Tandem cycles are particularly relevant for women with diminished ovarian reserve or borderline egg quality who still wish to attempt treatment with their own oocytes but do not want to risk an empty cycle. While women of advanced reproductive age or poor responders often face low success rates with their own eggs, the use of donor oocytes significantly increases the likelihood of live birth (Sunkara et al., 2011; Kushnir et al., 2015). A tandem cycle bridges these options, empowering women to pursue treatment with their own gametes while simultaneously optimizing the probability of achieving pregnancy within a single cycle.

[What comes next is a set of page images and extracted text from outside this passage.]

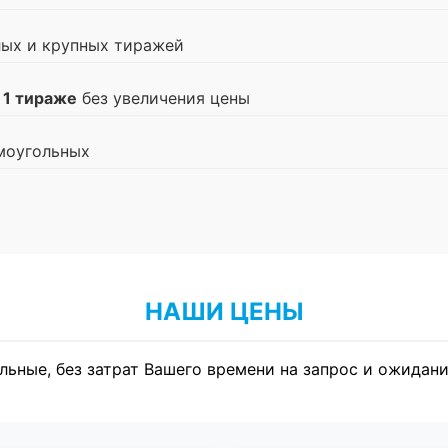
лых и крупных тиражей
 1 тираже
без увеличения цены
моугольных
НАШИ ЦЕНЫ
льные, без затрат Вашего времени на запрос и ожидани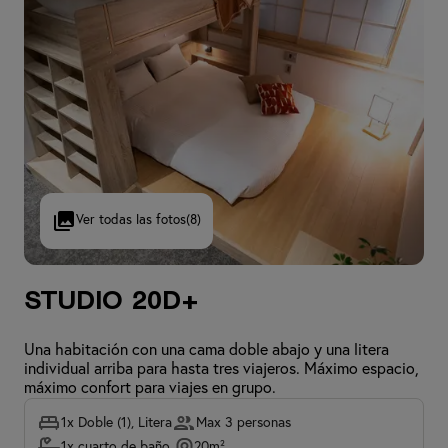
Ver todas las fotos
(8)
Studio 20D+
Una habitación con una cama doble abajo y una litera
individual arriba para hasta tres viajeros. Máximo espacio,
máximo confort para viajes en grupo.
1x Doble (1), Litera
Max 3 personas
1x cuarto de baño
20m²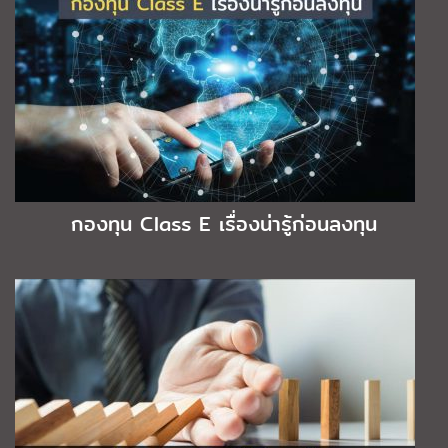
กองทุน Class E เรื่องน่ารู้ก่อนลงทุน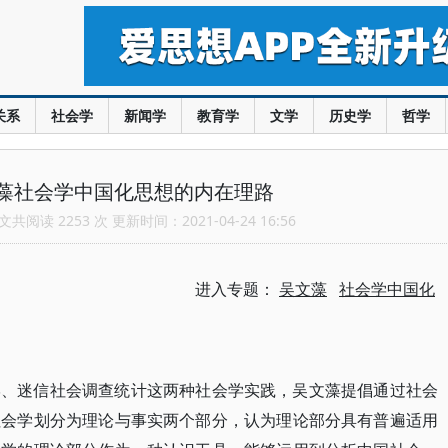
关系
社会学
新闻学
教育学
文学
历史学
哲学
藻社会学中国化思想的内在理路
共阅读 2253 次 更新时间：2021-04-24 16:56
进入专题：
吴文藻
社会学中国化
学、迷信社会调查统计这两种社会学实践，吴文藻提倡通过社会
社会学划分为理论与事实两个部分，认为理论部分具有普遍适用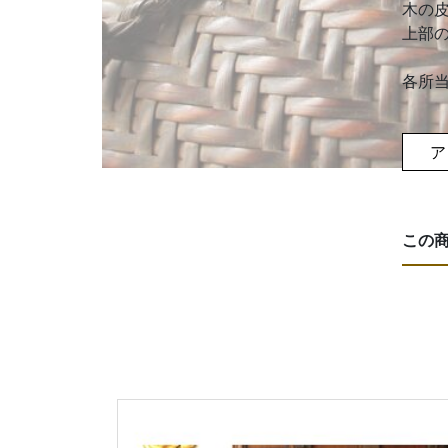
木の
上部
各所
ア
この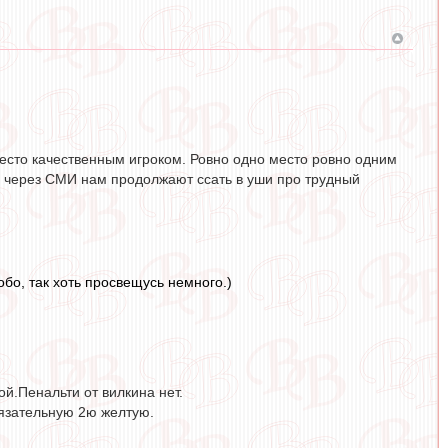
место качественным игроком. Ровно одно место ровно одним
 Но через СМИ нам продолжают ссать в уши про трудный
обо, так хоть просвещусь немного.)
ой.Пенальти от вилкина нет.
бязательную 2ю желтую.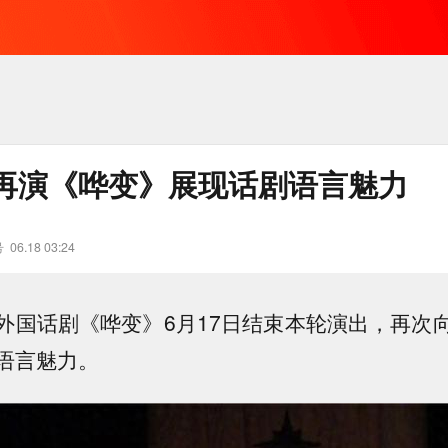
再演《哗变》展现话剧语言魅力
号
06.18 03:24
外国话剧《哗变》6月17日结束本轮演出，再次
语言魅力。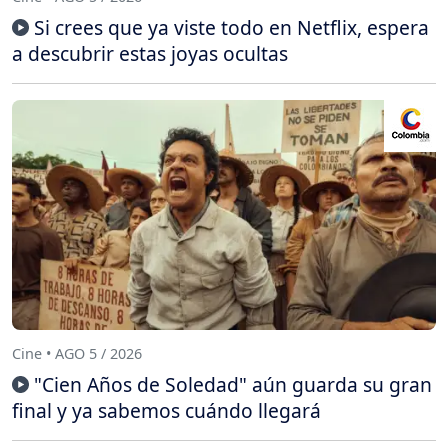
Si crees que ya viste todo en Netflix, espera
a descubrir estas joyas ocultas
Cine • AGO 5 / 2026
"Cien Años de Soledad" aún guarda su gran
final y ya sabemos cuándo llegará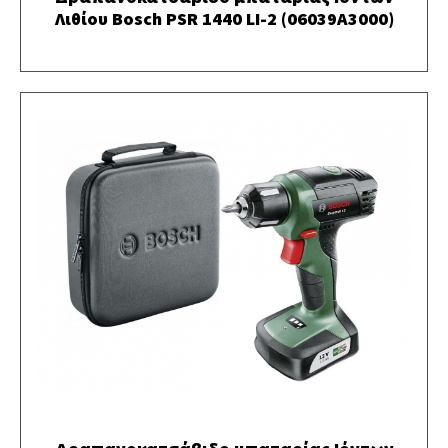
Λιθίου Bosch PSR 1440 LI-2 (06039A3000)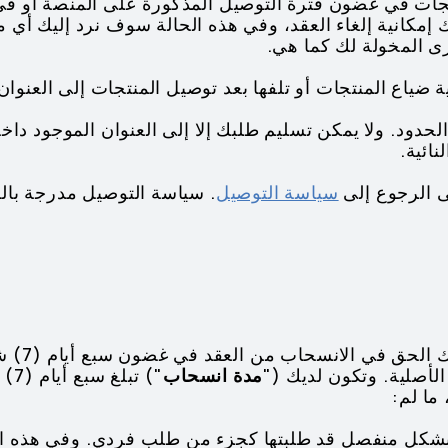
لمنتجات في غضون فترة التوصيل المذكورة على المنصة أو ف
كانية إلغاء العقد، وفي هذه الحالة سوف نرد إليك أي مبا
ى المخولة لك كما هي.
بر الحدود. ولا يمكن تسليم طلبك إلا إلى العنوان الموجود دا
ائية.
سياسة التوصيل
. سياسة التوصيل مدرجة بالإ
5.1 بصفتك 
الأصلية. وتكون لديك ("
مدة انسحاب
") 
ما لم:
 بشكل منفصل قد طلبتها كجزء من طلب فردي. وفي هذه الح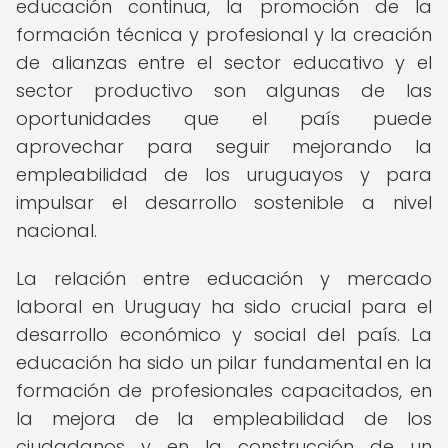
educación continua, la promoción de la
formación técnica y profesional y la creación
de alianzas entre el sector educativo y el
sector productivo son algunas de las
oportunidades que el país puede
aprovechar para seguir mejorando la
empleabilidad de los uruguayos y para
impulsar el desarrollo sostenible a nivel
nacional.
La relación entre educación y mercado
laboral en Uruguay ha sido crucial para el
desarrollo económico y social del país. La
educación ha sido un pilar fundamental en la
formación de profesionales capacitados, en
la mejora de la empleabilidad de los
ciudadanos y en la construcción de un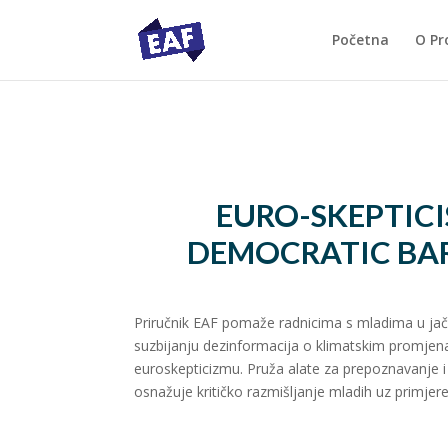
Početna
O Pr
EURO-SKEPTICI
DEMOCRATIC BAR
Priručnik EAF pomaže radnicima s mladima u jača
suzbijanju dezinformacija o klimatskim promje
euroskepticizmu. Pruža alate za prepoznavanje i r
osnažuje kritičko razmišljanje mladih uz primjere 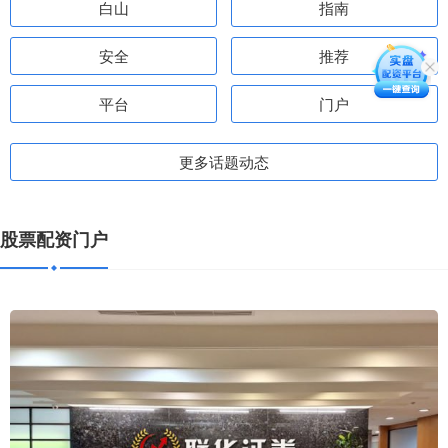
白山
指南
安全
推荐
平台
门户
更多话题动态
股票配资门户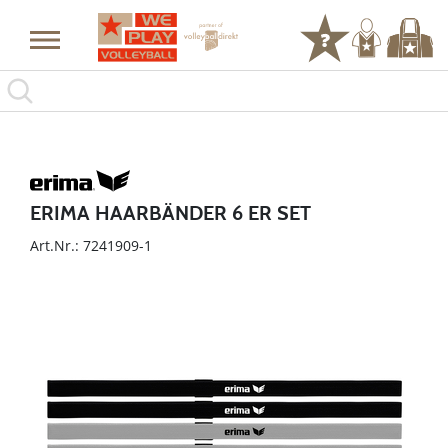
ERIMA HAARBÄNDER 6 ER SET
Art.Nr.: 7241909-1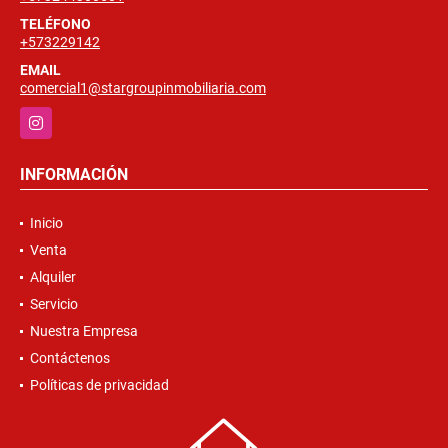
TELÉFONO
+573229142
EMAIL
comercial1@stargroupinmobiliaria.com
Instagram
INFORMACIÓN
Inicio
Venta
Alquiler
Servicio
Nuestra Empresa
Contáctenos
Políticas de privacidad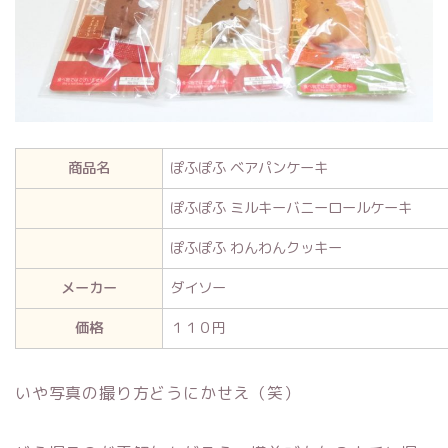
商品名
ぽふぽふ ベアパンケーキ
ぽふぽふ ミルキーバニーロールケーキ
ぽふぽふ わんわんクッキー
メーカー
ダイソー
価格
１１０円
いや写真の撮り方どうにかせえ（笑）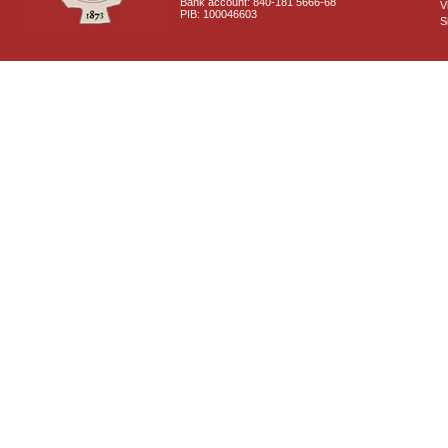
Bank account: 840-181 5666-68
V
PIB: 100046603
S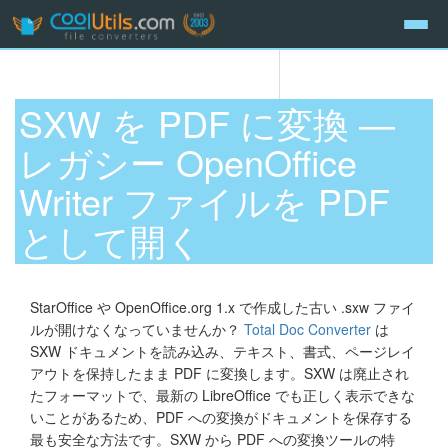
SXW を PDF に変換 —
レガシー OpenOffice
Writer ファイルを PDF
として開く
StarOffice や OpenOffice.org 1.x で作成した古い .sxw ファイ
ルが開けなくなっていませんか？
Total Doc Converter
は
SXW ドキュメントを読み込み、テキスト、書式、ページレイ
アウトを保持したまま PDF に変換します。SXW は廃止され
たフォーマットで、最新の LibreOffice でも正しく表示できな
いことがあるため、PDF への変換がドキュメントを保存する
最も安全な方法です。SXW から PDF への変換ツールの特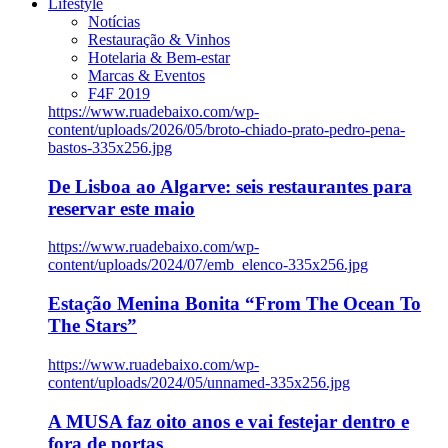
Lifestyle
Notícias
Restauração & Vinhos
Hotelaria & Bem-estar
Marcas & Eventos
F4F 2019
https://www.ruadebaixo.com/wp-
content/uploads/2026/05/broto-chiado-prato-pedro-pena-
bastos-335x256.jpg
De Lisboa ao Algarve: seis restaurantes para
reservar este maio
https://www.ruadebaixo.com/wp-
content/uploads/2024/07/emb_elenco-335x256.jpg
Estação Menina Bonita “From The Ocean To
The Stars”
https://www.ruadebaixo.com/wp-
content/uploads/2024/05/unnamed-335x256.jpg
A MUSA faz oito anos e vai festejar dentro e
fora de portas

Fertility treatment is no longer one-size-fits-all. At North Cyprus IVF Center, Dr. Savas Ozyigit and his team tailor rejuvenation approaches based on your biology and goals. Whether it’s reactivating your ovaries with PRP, optimizing egg quality with mitochondrial therapy, or adding a safety layer with a tandem IVF cycle, these innovative treatments are redefining reproductive possibilities.
Science meets hope, and hope gets results!